Adalah Ali Syaqiq bin Ibrahim Al Azdi yang hidup di daerah Balkh pada kurun abad 8 M. Selain berdagang, ia menekuni tasauf dan ikut berperang di medan jihad.
Suatu waktu ia menunaikan ibadah haji ke Makkah. Dalam perjalanannya menuju Ka'bah itu ia singgah di Baghdad yang saat itu dipimpin oleh khalifah Harun Al-Rasyid. Mendengar keberadaan Syaqiq yang memang terkenal dengan kefaqihannya di Baghdad, Harun Al-Rasyid memanggilnya ke istana.
"Wahai Syaqiq, berilah aku nasihat!" sambutnya setelah Syaqiq tiba di hadapan.
"Jika demikian, maka dengarkanlah wahai Khalifah," Syaqiq mulai angkat bicara, "Allah yang Maha Besar telah memberimu kedudukan Abu Bakar dan Dia menghendaki kesetiaan darimu. Allah memberikan kedudukan Umar yang dapat membedakan kebenaran dengan kepalsuan, maka Ia menghendaki hal yang sama darimu. Allah telah memberi kedudukan Utsman yang memiliki kesederhanaan dan kemuliaan. Ia juga menghendaki engkau bersikap sederhana dan mulia. Allah telah memberikan kedudukan Ali yang diberkahi-Nya dengan kebijaksanaan dan sikap adil, maka bijaksana dan adillah."
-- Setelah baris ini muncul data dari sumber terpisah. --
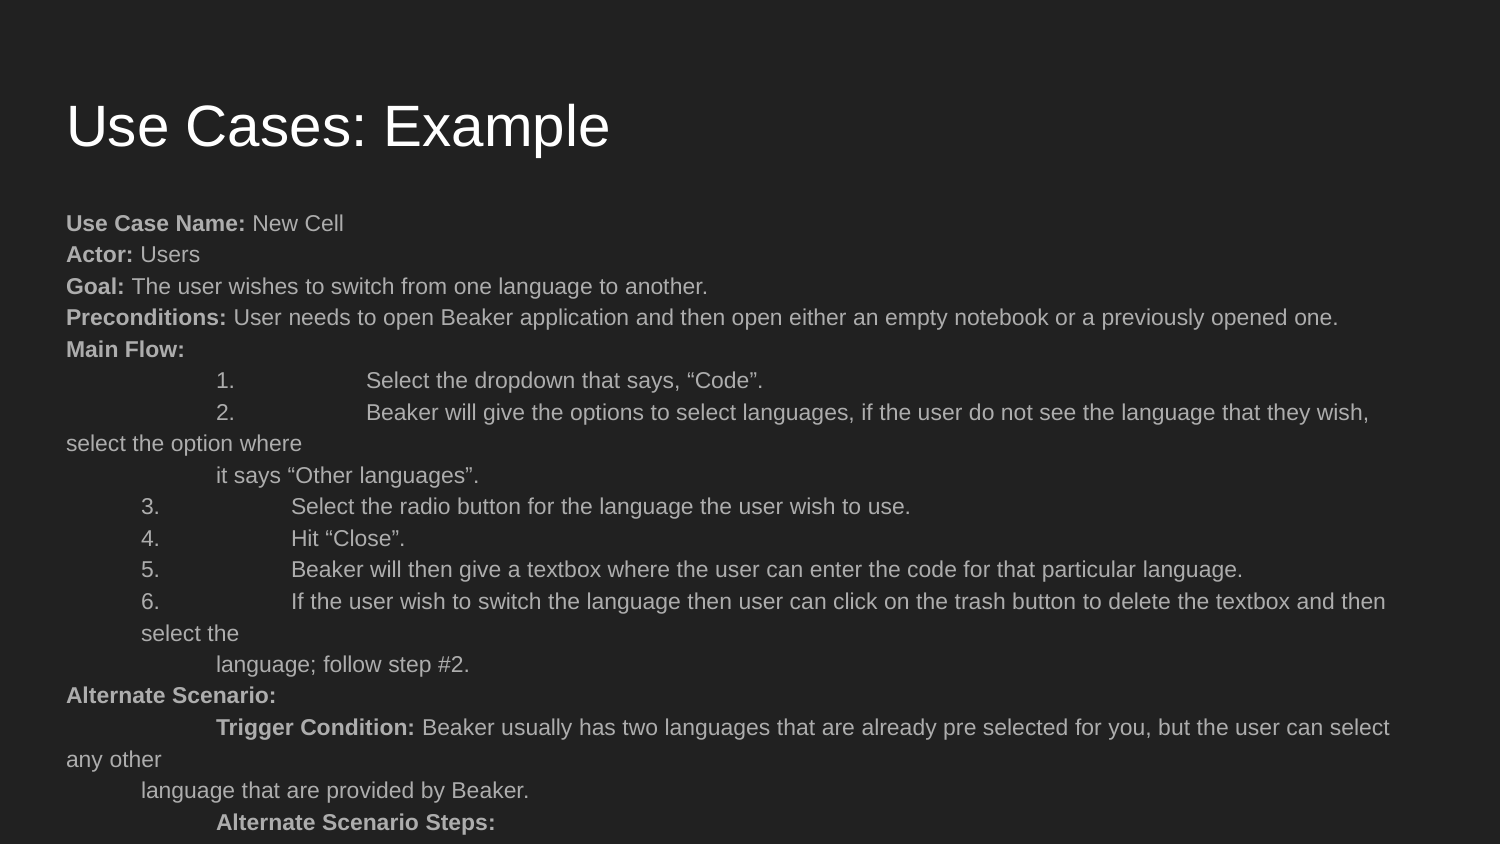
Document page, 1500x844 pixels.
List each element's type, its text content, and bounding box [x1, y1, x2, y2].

Khalifah tampak sungguh-sungguh mendengarkan uraian Syaqiq, "Lanjutkan," pinta Harun kemudian.
"Allah mempunyai tempat yang diberi nama neraka," kata Syaqiq, "Ia mengangkatmu menjadi penjaganya dan mempersenjataimu dengan tiga hal: kekayaan, pedang, dan cemeti untuk mengusir manusia dari neraka. Jika ada yang datang meminta pertolonganmu, janganlah bersikap kikir. Jika ada yang menentang perintah Allah, perbaikilah dirinya dengan cemeti, dan jika ada yang membunuh saudaranya, tuntutlah pembalasan yang adil dengan pedang itu."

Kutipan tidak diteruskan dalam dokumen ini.